What to produce
If a line in the entries below includes "температури", show that line.

Records
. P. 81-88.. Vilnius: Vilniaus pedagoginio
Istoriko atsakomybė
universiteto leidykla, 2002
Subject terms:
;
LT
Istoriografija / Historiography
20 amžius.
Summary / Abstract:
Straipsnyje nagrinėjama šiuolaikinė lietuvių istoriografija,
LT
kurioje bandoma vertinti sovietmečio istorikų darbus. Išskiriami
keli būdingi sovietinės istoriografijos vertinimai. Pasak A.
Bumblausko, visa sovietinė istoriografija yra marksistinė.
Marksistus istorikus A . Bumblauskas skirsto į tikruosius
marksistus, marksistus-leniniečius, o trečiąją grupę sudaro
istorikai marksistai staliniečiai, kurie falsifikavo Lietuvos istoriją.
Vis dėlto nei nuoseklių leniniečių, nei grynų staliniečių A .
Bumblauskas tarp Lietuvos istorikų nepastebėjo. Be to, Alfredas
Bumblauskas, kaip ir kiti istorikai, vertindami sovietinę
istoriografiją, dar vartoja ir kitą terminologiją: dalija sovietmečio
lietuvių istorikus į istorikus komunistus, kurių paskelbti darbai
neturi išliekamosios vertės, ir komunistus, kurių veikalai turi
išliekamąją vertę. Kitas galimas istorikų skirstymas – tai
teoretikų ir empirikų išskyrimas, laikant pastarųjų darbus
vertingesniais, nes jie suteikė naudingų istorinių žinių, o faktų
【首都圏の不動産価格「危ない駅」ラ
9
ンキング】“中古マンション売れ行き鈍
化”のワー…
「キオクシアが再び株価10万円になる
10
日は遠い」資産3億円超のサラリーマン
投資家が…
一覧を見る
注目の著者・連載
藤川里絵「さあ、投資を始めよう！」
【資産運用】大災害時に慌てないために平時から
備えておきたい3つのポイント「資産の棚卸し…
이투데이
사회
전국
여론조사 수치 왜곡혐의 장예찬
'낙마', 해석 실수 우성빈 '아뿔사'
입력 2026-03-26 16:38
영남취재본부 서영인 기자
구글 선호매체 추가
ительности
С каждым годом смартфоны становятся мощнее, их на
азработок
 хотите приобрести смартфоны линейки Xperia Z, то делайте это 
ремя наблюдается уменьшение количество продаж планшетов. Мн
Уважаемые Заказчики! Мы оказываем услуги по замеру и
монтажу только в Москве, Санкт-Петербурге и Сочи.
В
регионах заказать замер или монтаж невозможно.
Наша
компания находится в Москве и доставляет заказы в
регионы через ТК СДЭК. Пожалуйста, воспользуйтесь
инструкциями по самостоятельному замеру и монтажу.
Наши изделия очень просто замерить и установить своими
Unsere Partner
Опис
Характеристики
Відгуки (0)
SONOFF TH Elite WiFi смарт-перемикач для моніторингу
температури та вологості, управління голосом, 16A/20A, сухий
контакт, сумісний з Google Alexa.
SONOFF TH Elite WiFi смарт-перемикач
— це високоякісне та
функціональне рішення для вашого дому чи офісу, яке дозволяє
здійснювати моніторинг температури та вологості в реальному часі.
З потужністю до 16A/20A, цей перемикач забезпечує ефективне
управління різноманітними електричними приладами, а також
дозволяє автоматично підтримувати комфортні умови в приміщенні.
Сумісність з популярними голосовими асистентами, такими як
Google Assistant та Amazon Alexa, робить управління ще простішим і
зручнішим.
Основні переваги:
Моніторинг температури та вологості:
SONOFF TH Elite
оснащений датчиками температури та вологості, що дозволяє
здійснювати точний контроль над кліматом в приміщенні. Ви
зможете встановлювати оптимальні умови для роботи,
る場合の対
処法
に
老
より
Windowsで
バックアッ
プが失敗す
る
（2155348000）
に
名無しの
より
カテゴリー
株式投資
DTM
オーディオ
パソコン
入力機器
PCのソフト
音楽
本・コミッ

Answer to the exercise
температури та вологості, управління голосом, 16A/20A, сухий
здійснювати моніторинг температури та вологості в реальному часі.
Моніторинг температури та вологості:
оснащений датчиками температури та вологості, що дозволяє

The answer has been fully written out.